The book is filled with solid, cogent military analysis of each of the nineteen decisions. The decisions include the reorganization of the Army of the Potomac’s artillery, Stuart’s ride to the east of the Army of the Potomac, Buford’s decision to fight a delaying action, Reynolds’ decision to reinforce Buford, Ewell’s decision to immediately attack on arriving at Oak Hill, his decision not to attack Cemetery Hill, Meade’s decision to move the entire Army of the Potomac to Gettysburg, Lee’s decision to attack on July 2, Longstreet’s decision to countermarch on seeing the Union signal station on Little Round Top, Sickles’ decision to move into the Peach Orchard, Longstreet’s decision not to approve Hood’s request to move off to the right toward the Baltimore Pike, Law’s decision to attack the Union artillery, Benning’s decision on which axis to attack, the decision to leave George S. Greene’s brigade on Culp’s Hill, the Union decision to attack at first light on Culp’s Hill, Lee’s decision to attack the Union center with the Pickett-Pettigrew-Trimble Charge, and Lee’s decision to retreat after the battle. It’s an excellent analysis that provides the student of the war and the battle insight into the thought behind those decisions and the circumstances that affected each decision.

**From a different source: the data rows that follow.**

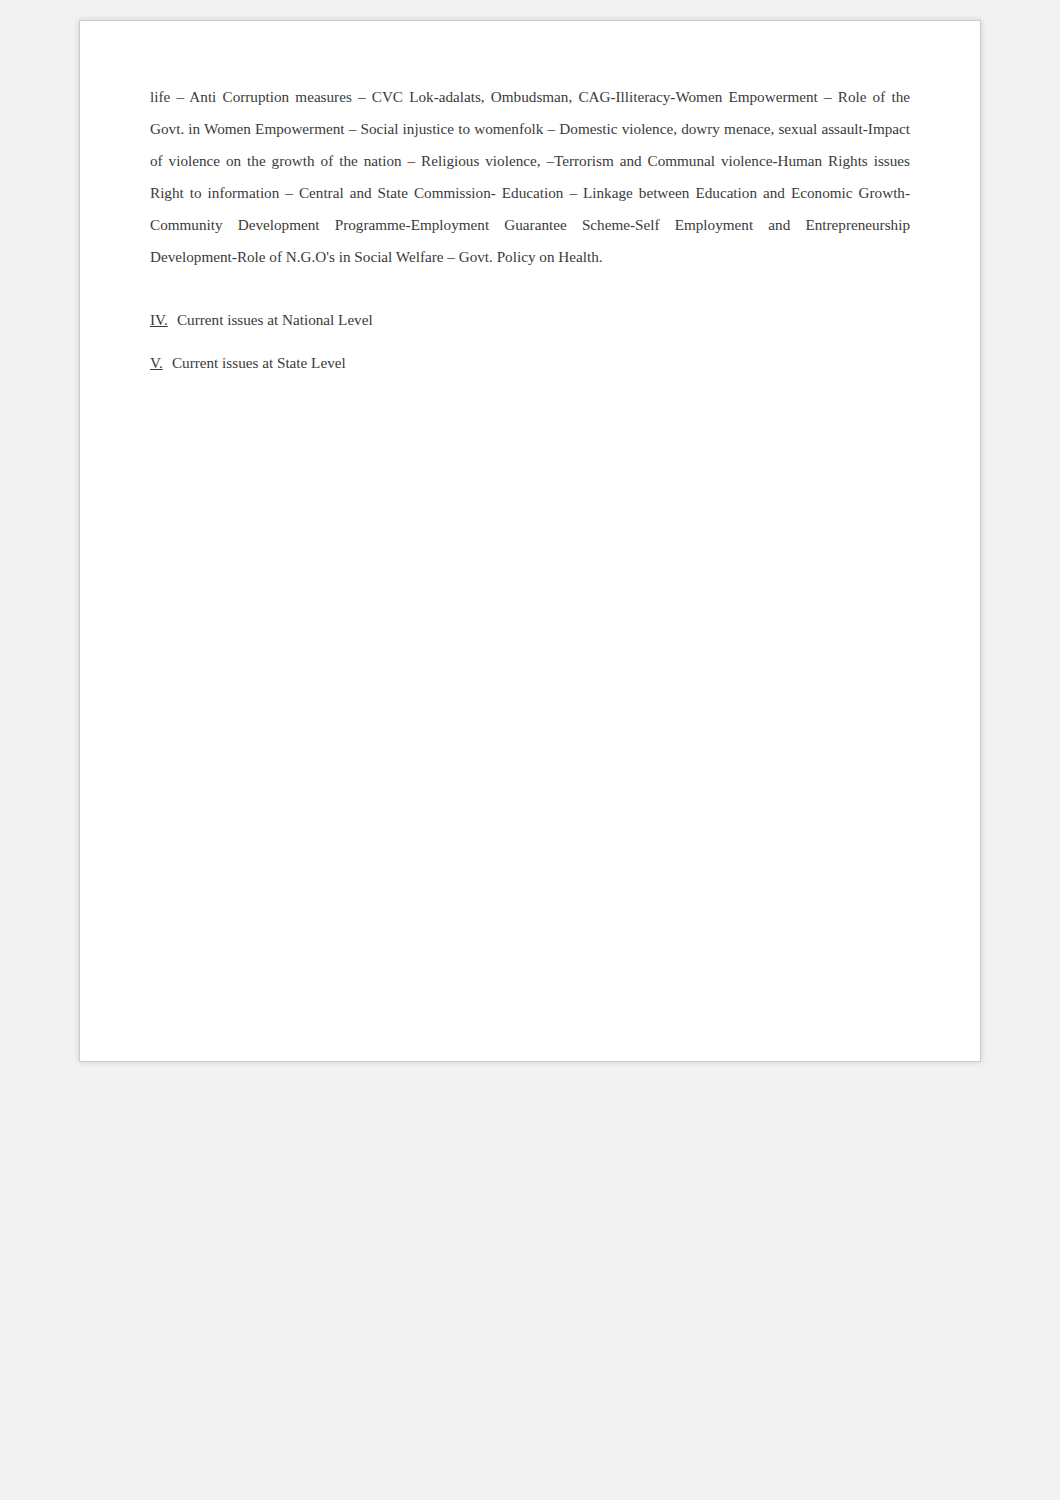life – Anti Corruption measures – CVC Lok-adalats, Ombudsman, CAG-Illiteracy-Women Empowerment – Role of the Govt. in Women Empowerment – Social injustice to womenfolk – Domestic violence, dowry menace, sexual assault-Impact of violence on the growth of the nation – Religious violence, –Terrorism and Communal violence-Human Rights issues Right to information – Central and State Commission- Education – Linkage between Education and Economic Growth-Community Development Programme-Employment Guarantee Scheme-Self Employment and Entrepreneurship Development-Role of N.G.O's in Social Welfare – Govt. Policy on Health.
IV. Current issues at National Level
V. Current issues at State Level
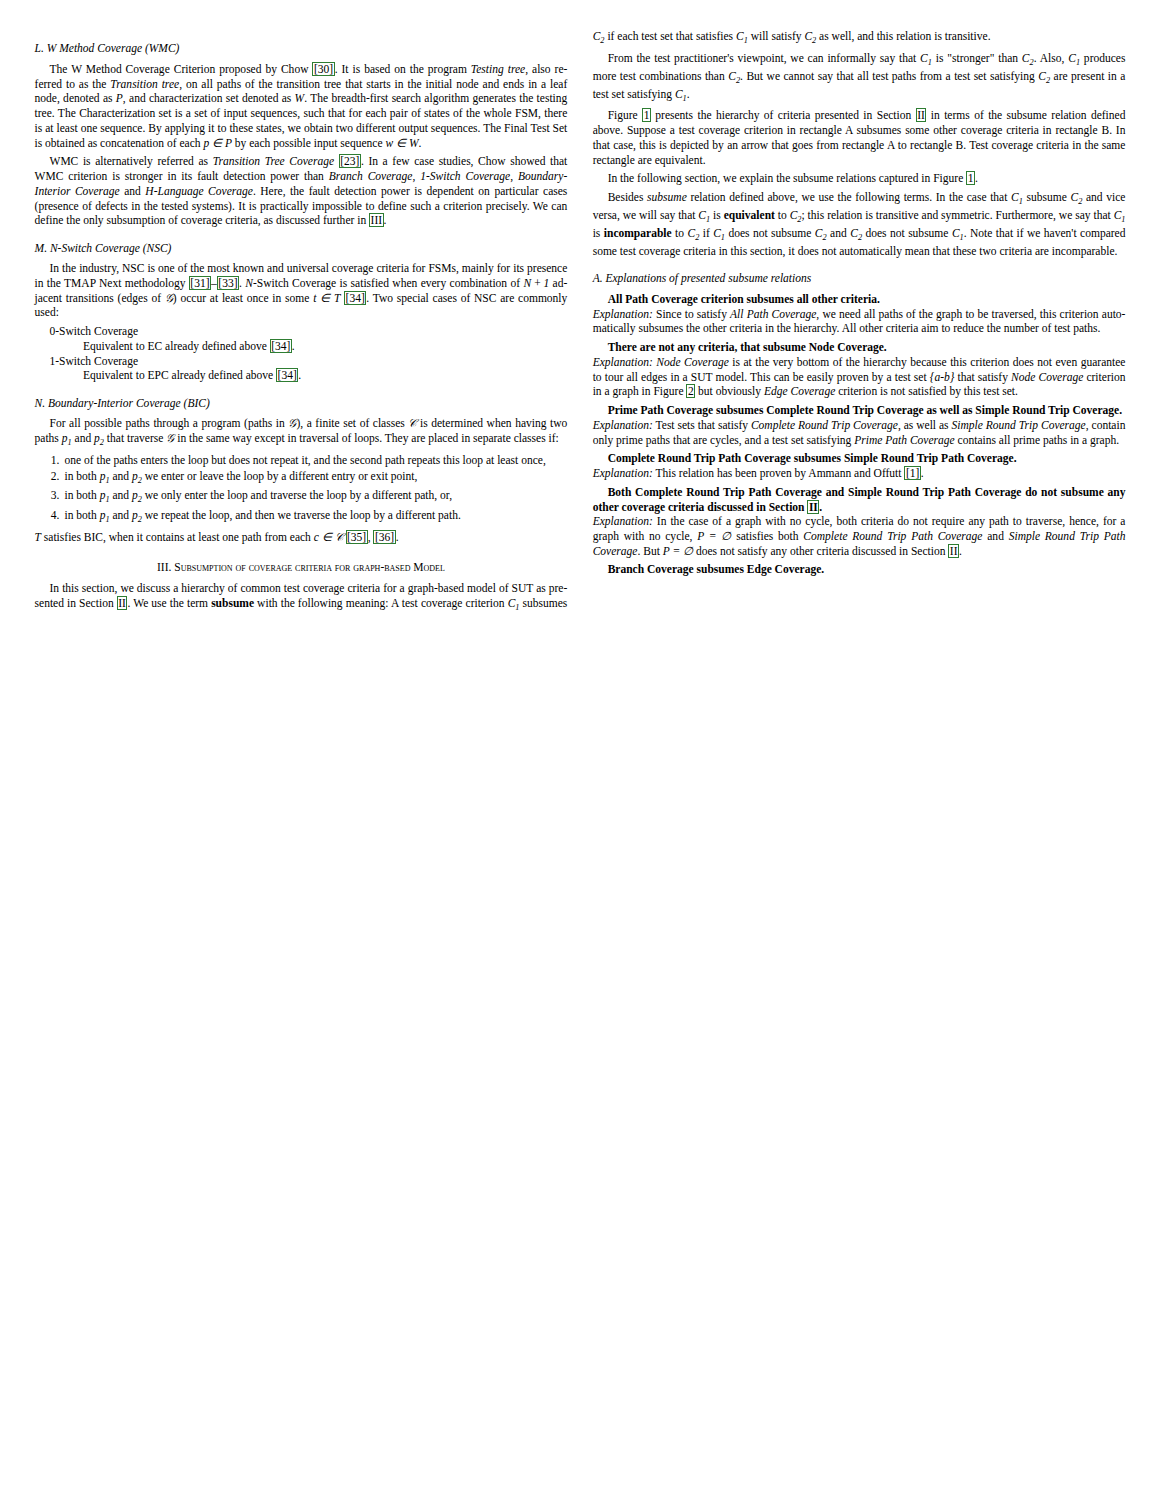L. W Method Coverage (WMC)
The W Method Coverage Criterion proposed by Chow [30]. It is based on the program Testing tree, also referred to as the Transition tree, on all paths of the transition tree that starts in the initial node and ends in a leaf node, denoted as P, and characterization set denoted as W. The breadth-first search algorithm generates the testing tree. The Characterization set is a set of input sequences, such that for each pair of states of the whole FSM, there is at least one sequence. By applying it to these states, we obtain two different output sequences. The Final Test Set is obtained as concatenation of each p ∈ P by each possible input sequence w ∈ W.
WMC is alternatively referred as Transition Tree Coverage [23]. In a few case studies, Chow showed that WMC criterion is stronger in its fault detection power than Branch Coverage, 1-Switch Coverage, Boundary-Interior Coverage and H-Language Coverage. Here, the fault detection power is dependent on particular cases (presence of defects in the tested systems). It is practically impossible to define such a criterion precisely. We can define the only subsumption of coverage criteria, as discussed further in III.
M. N-Switch Coverage (NSC)
In the industry, NSC is one of the most known and universal coverage criteria for FSMs, mainly for its presence in the TMAP Next methodology [31]–[33]. N-Switch Coverage is satisfied when every combination of N + 1 adjacent transitions (edges of 𝒢) occur at least once in some t ∈ T [34]. Two special cases of NSC are commonly used:
0-Switch Coverage
Equivalent to EC already defined above [34].
1-Switch Coverage
Equivalent to EPC already defined above [34].
N. Boundary-Interior Coverage (BIC)
For all possible paths through a program (paths in 𝒢), a finite set of classes 𝒞 is determined when having two paths p1 and p2 that traverse 𝒢 in the same way except in traversal of loops. They are placed in separate classes if:
one of the paths enters the loop but does not repeat it, and the second path repeats this loop at least once,
in both p1 and p2 we enter or leave the loop by a different entry or exit point,
in both p1 and p2 we only enter the loop and traverse the loop by a different path, or,
in both p1 and p2 we repeat the loop, and then we traverse the loop by a different path.
T satisfies BIC, when it contains at least one path from each c ∈ 𝒞 [35], [36].
III. Subsumption of coverage criteria for graph-based Model
In this section, we discuss a hierarchy of common test coverage criteria for a graph-based model of SUT as presented in Section II. We use the term subsume with the following meaning: A test coverage criterion C1 subsumes C2 if each test set that satisfies C1 will satisfy C2 as well, and this relation is transitive.
From the test practitioner's viewpoint, we can informally say that C1 is "stronger" than C2. Also, C1 produces more test combinations than C2. But we cannot say that all test paths from a test set satisfying C2 are present in a test set satisfying C1.
Figure 1 presents the hierarchy of criteria presented in Section II in terms of the subsume relation defined above. Suppose a test coverage criterion in rectangle A subsumes some other coverage criteria in rectangle B. In that case, this is depicted by an arrow that goes from rectangle A to rectangle B. Test coverage criteria in the same rectangle are equivalent.
In the following section, we explain the subsume relations captured in Figure 1.
Besides subsume relation defined above, we use the following terms. In the case that C1 subsume C2 and vice versa, we will say that C1 is equivalent to C2; this relation is transitive and symmetric. Furthermore, we say that C1 is incomparable to C2 if C1 does not subsume C2 and C2 does not subsume C1. Note that if we haven't compared some test coverage criteria in this section, it does not automatically mean that these two criteria are incomparable.
A. Explanations of presented subsume relations
All Path Coverage criterion subsumes all other criteria.
Explanation: Since to satisfy All Path Coverage, we need all paths of the graph to be traversed, this criterion automatically subsumes the other criteria in the hierarchy. All other criteria aim to reduce the number of test paths.
There are not any criteria, that subsume Node Coverage.
Explanation: Node Coverage is at the very bottom of the hierarchy because this criterion does not even guarantee to tour all edges in a SUT model. This can be easily proven by a test set {a-b} that satisfy Node Coverage criterion in a graph in Figure 2 but obviously Edge Coverage criterion is not satisfied by this test set.
Prime Path Coverage subsumes Complete Round Trip Coverage as well as Simple Round Trip Coverage.
Explanation: Test sets that satisfy Complete Round Trip Coverage, as well as Simple Round Trip Coverage, contain only prime paths that are cycles, and a test set satisfying Prime Path Coverage contains all prime paths in a graph.
Complete Round Trip Path Coverage subsumes Simple Round Trip Path Coverage.
Explanation: This relation has been proven by Ammann and Offutt [1].
Both Complete Round Trip Path Coverage and Simple Round Trip Path Coverage do not subsume any other coverage criteria discussed in Section II.
Explanation: In the case of a graph with no cycle, both criteria do not require any path to traverse, hence, for a graph with no cycle, P = ∅ satisfies both Complete Round Trip Path Coverage and Simple Round Trip Path Coverage. But P = ∅ does not satisfy any other criteria discussed in Section II.
Branch Coverage subsumes Edge Coverage.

The book also includes a tour of the battlefield where one can see where each decision was made. Patterned after the U.S. Army War College Guide to the Battle of Gettysburg, the tour also includes excerpts from after action reports in the Official Records. Other appendices include both the Union and the Confederate orders of battle.

This is a very useful book for those looking to understand the military decisions affecting the Battle of Gettysburg. I can highly recommend it.